*ENTRIES PROVIDED*.
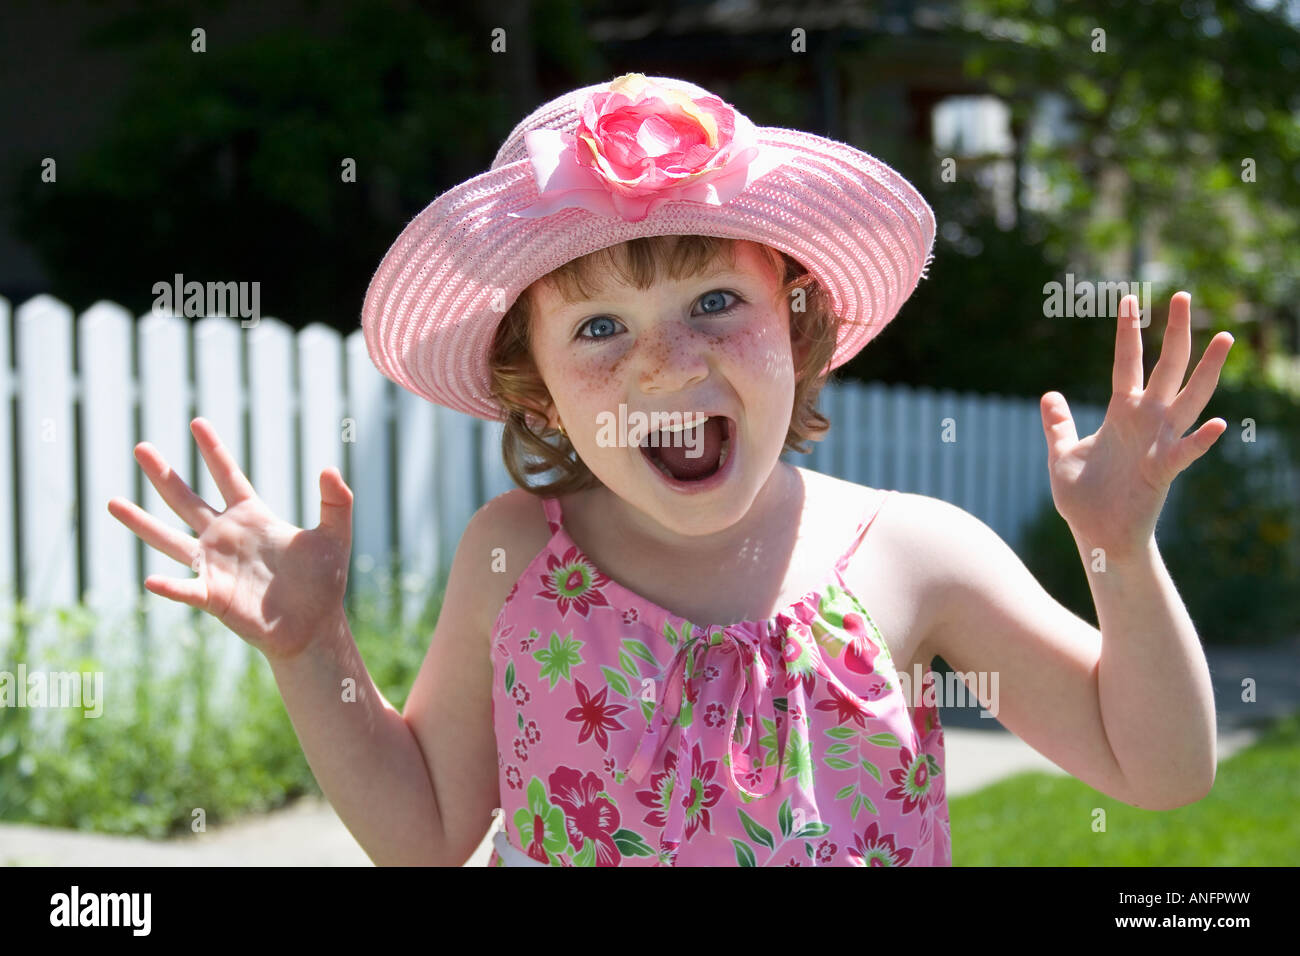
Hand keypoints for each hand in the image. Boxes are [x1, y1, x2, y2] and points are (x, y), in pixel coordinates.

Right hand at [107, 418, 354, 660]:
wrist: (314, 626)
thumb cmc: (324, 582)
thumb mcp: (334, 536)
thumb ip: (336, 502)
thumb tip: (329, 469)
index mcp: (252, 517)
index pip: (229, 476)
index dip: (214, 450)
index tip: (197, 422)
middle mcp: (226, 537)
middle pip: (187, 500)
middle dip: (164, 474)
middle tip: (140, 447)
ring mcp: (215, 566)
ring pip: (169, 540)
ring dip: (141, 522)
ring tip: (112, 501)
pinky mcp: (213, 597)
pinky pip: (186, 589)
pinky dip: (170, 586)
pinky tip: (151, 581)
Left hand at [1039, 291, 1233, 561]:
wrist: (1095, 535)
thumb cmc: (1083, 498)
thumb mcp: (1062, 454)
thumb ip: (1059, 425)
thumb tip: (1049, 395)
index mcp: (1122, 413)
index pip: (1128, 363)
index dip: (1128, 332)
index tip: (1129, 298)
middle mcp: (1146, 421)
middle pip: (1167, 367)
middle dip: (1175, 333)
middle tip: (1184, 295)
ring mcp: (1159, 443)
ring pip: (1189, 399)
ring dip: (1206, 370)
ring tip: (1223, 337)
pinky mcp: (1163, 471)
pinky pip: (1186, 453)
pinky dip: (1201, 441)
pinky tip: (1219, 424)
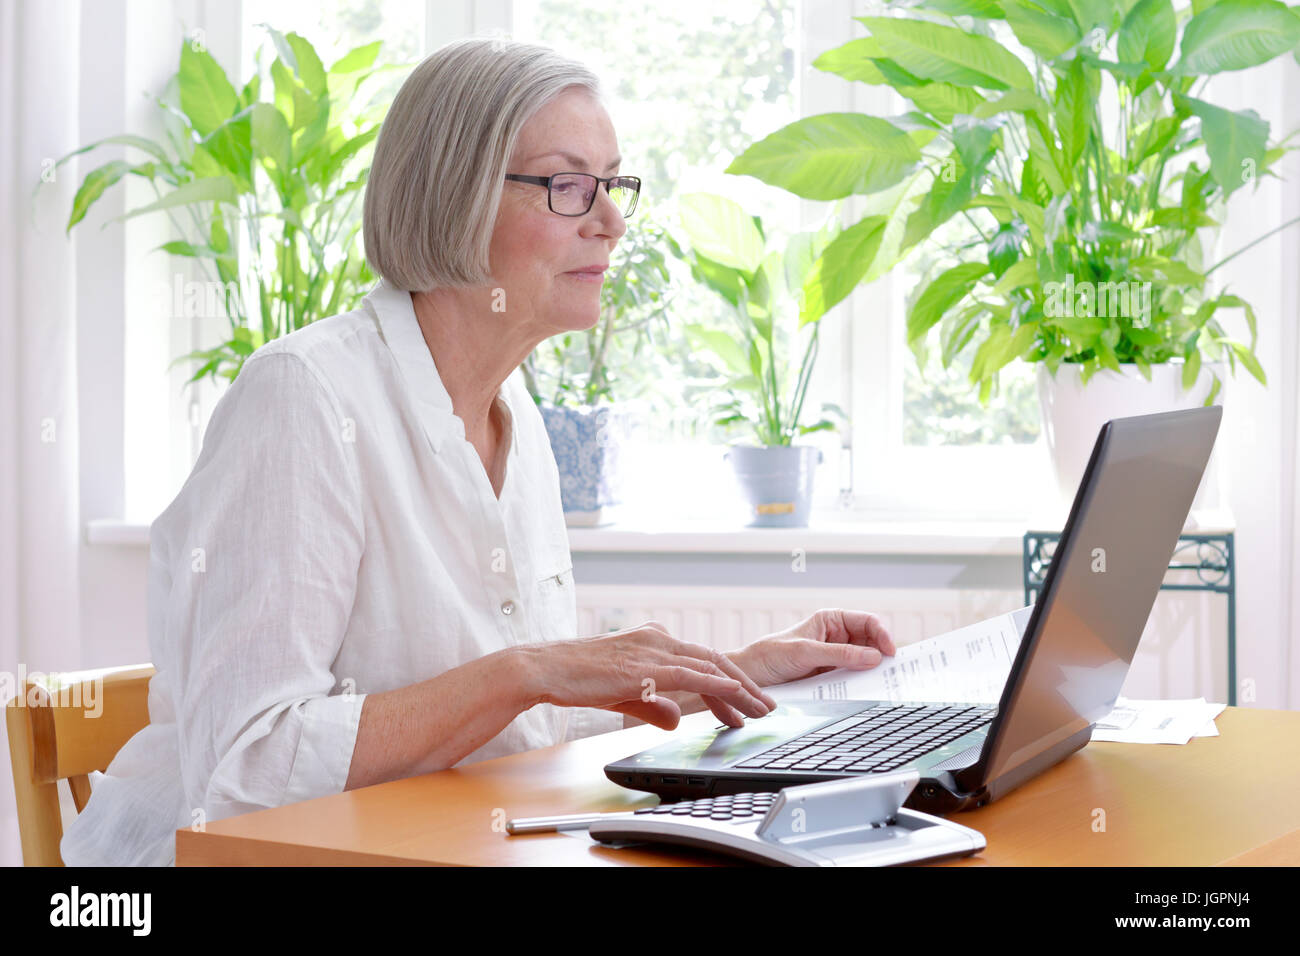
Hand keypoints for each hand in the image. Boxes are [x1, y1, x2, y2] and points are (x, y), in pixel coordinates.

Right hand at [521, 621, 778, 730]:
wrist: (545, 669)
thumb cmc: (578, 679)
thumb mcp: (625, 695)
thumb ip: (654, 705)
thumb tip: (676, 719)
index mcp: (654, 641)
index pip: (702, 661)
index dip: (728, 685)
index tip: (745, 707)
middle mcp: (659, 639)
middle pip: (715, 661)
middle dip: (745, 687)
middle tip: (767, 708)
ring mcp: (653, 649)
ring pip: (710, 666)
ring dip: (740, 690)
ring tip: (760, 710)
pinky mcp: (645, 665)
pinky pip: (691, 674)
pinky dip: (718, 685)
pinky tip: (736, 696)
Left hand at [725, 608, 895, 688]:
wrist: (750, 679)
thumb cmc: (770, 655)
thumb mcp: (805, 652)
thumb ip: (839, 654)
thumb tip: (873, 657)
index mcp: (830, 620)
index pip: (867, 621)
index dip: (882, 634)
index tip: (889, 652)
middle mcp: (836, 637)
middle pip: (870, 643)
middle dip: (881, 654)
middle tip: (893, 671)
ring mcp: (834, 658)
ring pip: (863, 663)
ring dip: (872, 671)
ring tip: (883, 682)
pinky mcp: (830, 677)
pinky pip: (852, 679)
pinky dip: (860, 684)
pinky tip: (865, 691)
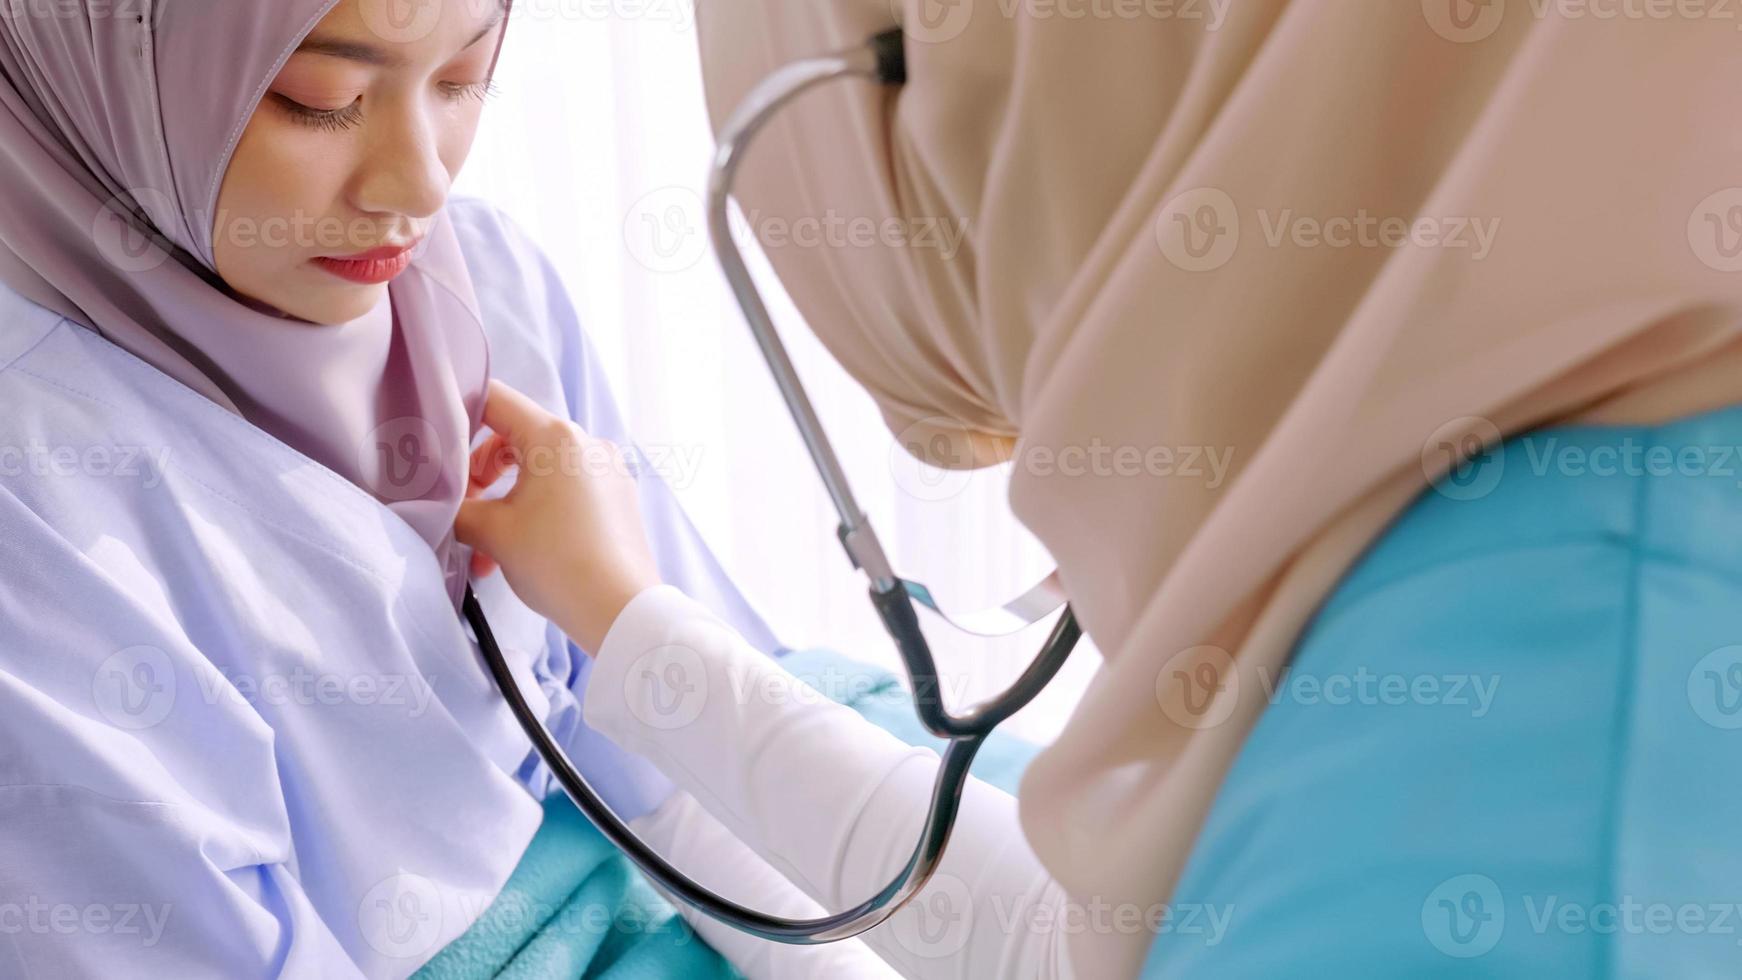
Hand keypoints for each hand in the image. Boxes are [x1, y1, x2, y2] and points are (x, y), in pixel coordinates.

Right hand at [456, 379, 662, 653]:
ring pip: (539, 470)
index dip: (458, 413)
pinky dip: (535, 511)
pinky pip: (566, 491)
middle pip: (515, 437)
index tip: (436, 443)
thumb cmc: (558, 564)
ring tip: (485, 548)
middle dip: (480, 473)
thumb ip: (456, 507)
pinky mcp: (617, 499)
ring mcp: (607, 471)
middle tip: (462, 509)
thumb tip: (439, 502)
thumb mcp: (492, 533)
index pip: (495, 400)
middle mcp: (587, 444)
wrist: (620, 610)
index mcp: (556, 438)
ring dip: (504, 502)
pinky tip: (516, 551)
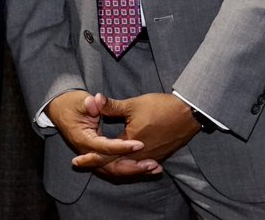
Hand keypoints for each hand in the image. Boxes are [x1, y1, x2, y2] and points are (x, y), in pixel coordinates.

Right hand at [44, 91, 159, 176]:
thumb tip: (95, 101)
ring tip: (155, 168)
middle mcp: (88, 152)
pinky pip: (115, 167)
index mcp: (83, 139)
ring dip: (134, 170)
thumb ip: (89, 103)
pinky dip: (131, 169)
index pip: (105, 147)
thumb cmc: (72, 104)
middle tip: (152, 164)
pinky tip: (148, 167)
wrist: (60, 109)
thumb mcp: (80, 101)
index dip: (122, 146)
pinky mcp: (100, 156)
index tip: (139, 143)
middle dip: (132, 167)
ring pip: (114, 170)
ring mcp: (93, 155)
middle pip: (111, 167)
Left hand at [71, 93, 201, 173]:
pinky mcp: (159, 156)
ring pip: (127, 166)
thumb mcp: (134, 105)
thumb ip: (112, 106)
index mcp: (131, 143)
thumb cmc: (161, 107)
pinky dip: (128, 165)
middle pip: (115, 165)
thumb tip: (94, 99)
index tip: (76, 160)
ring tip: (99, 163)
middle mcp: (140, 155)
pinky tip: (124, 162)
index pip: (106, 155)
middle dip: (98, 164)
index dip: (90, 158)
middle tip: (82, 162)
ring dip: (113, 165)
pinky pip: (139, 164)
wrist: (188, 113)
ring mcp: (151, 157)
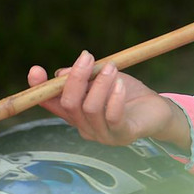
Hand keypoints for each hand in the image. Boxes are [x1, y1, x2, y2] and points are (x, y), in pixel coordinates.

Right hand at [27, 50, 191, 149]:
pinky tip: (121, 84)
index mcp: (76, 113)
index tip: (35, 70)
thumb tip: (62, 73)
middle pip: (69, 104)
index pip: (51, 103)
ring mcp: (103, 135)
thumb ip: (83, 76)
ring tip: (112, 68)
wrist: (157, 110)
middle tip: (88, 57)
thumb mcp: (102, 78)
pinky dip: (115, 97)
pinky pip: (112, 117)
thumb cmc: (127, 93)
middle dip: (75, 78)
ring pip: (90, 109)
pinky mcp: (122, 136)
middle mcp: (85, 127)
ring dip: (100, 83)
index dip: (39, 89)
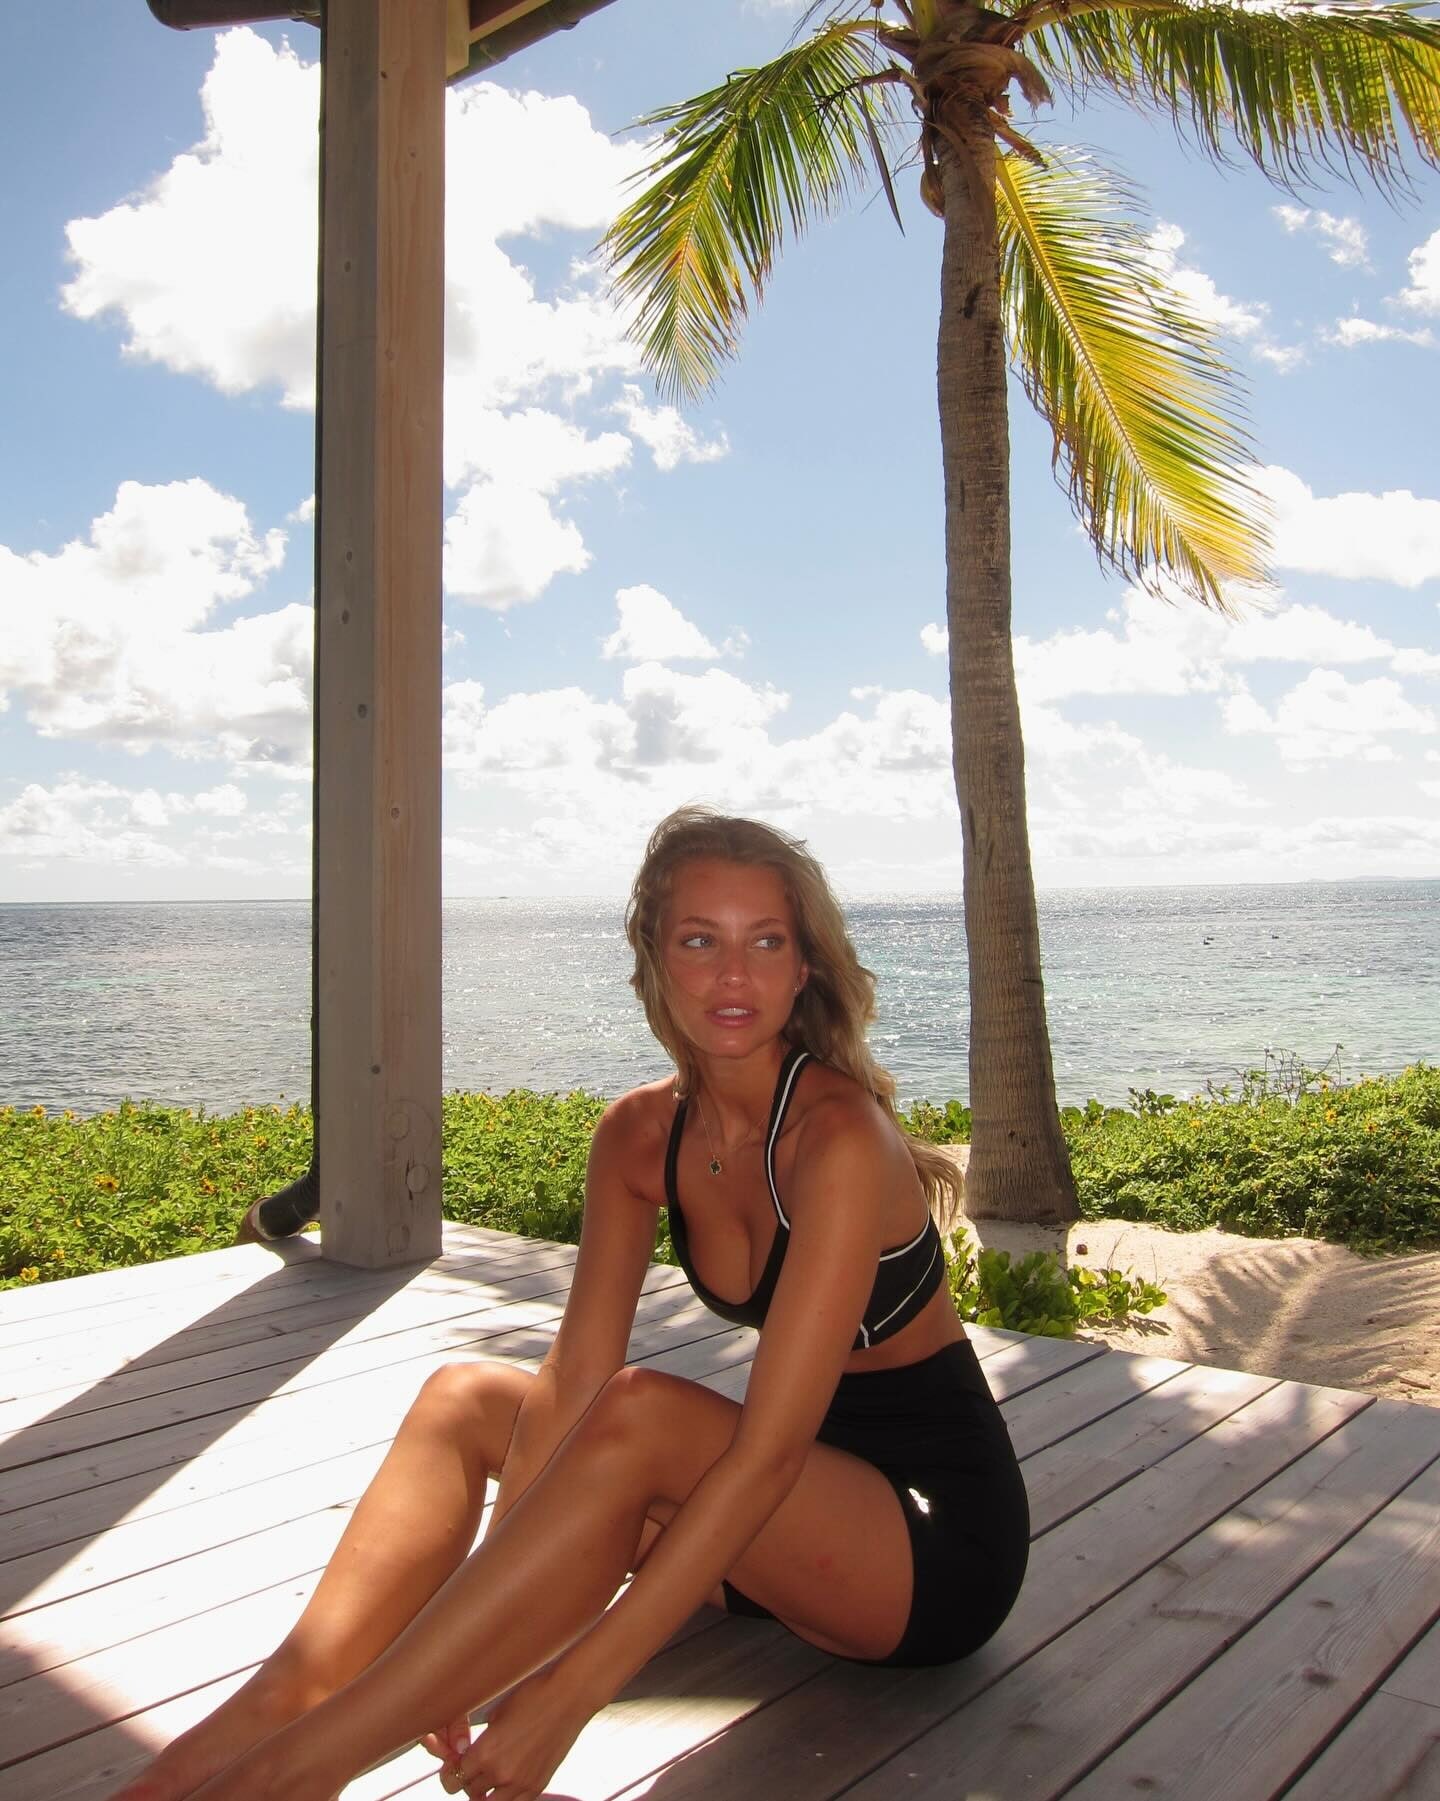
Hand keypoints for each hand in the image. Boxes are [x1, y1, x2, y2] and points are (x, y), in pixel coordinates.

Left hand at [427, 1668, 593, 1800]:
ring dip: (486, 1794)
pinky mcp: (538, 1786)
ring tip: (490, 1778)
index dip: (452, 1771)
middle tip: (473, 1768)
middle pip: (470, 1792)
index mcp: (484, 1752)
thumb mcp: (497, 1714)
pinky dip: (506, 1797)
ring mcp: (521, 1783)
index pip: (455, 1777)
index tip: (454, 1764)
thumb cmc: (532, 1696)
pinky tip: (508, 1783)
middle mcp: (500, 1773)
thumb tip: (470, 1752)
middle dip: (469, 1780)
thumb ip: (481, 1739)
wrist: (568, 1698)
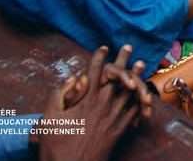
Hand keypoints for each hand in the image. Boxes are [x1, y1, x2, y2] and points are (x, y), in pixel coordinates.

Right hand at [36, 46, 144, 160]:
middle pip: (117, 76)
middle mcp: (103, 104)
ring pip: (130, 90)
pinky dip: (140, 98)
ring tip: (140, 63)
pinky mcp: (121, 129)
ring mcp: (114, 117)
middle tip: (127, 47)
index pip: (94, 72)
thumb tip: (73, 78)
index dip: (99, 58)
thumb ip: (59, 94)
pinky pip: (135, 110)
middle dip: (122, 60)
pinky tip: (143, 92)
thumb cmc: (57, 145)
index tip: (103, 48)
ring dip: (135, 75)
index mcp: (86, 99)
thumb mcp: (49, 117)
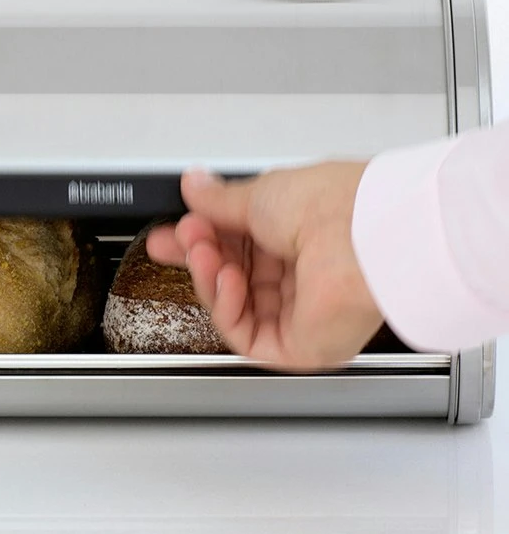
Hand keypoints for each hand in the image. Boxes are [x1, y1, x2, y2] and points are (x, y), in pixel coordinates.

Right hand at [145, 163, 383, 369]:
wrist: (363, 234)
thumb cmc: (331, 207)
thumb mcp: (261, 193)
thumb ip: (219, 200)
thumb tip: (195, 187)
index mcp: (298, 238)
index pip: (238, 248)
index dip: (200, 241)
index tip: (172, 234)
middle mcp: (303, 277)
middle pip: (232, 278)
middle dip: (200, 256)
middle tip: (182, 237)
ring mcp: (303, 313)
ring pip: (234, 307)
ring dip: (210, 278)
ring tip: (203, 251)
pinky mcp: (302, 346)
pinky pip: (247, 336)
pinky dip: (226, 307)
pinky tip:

*PROBLEM TO SOLVE*.
Check each line of the listing above for the word "Right". Then state how many lines have it, and nothing further.

*ANSWER FOR THIS EXERCISE*.
7